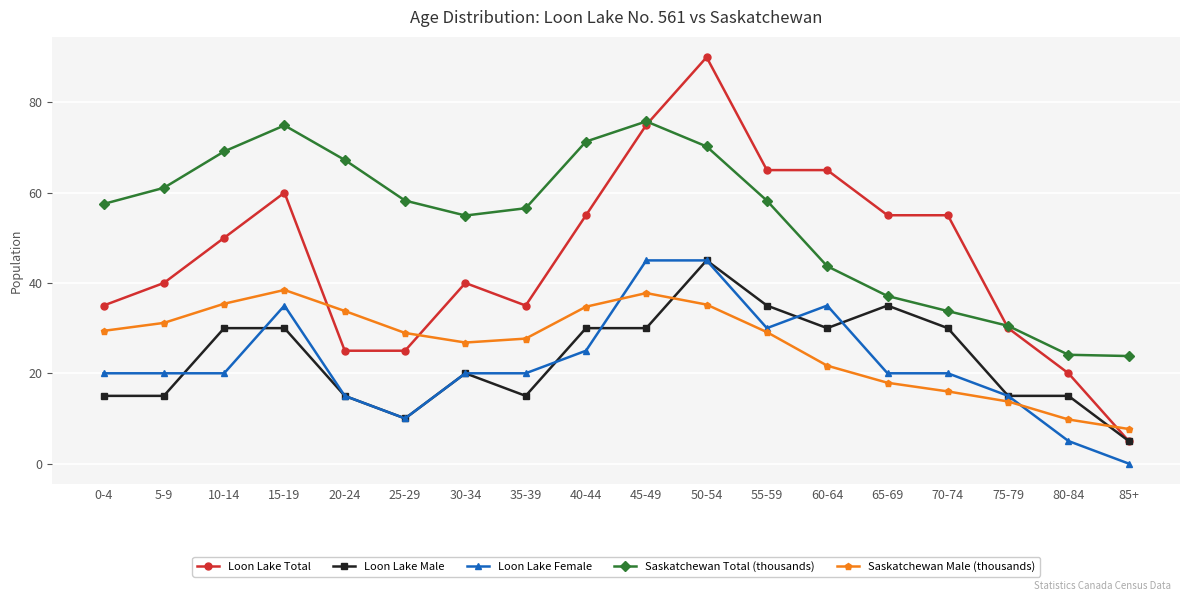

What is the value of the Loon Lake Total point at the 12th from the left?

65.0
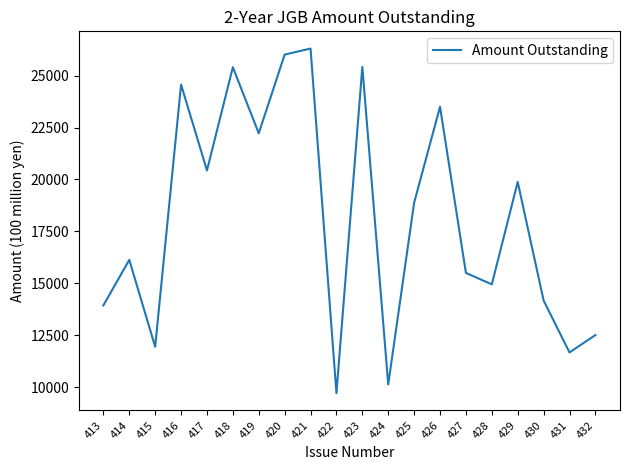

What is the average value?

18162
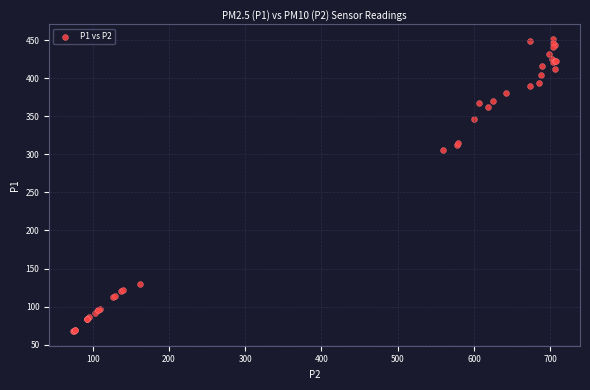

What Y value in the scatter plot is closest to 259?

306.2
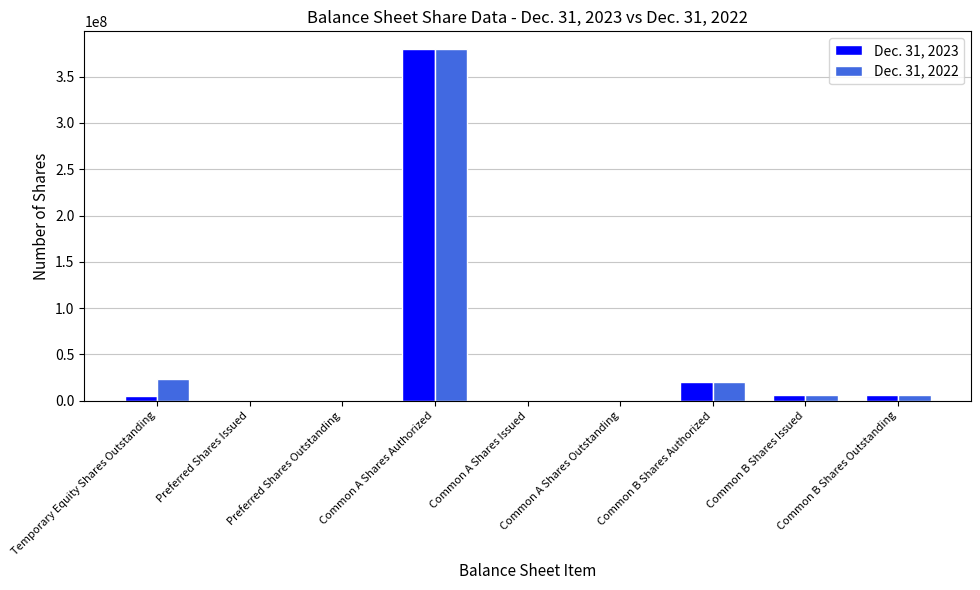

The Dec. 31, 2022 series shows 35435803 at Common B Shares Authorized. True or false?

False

◆ **Petunjuk Latihan**
Salin kembali seluruh baris di atas tanpa perubahan apa pun, tetapi jangan sertakan gambarnya.

◆ **Hasil Latihan**
What is the value of the Loon Lake Total point at the 12th from the left?

65.0

What is the average value?

18162

What Y value in the scatter plot is closest to 259?

306.2

The Dec. 31, 2022 series shows 35435803 at Common B Shares Authorized. True or false?

False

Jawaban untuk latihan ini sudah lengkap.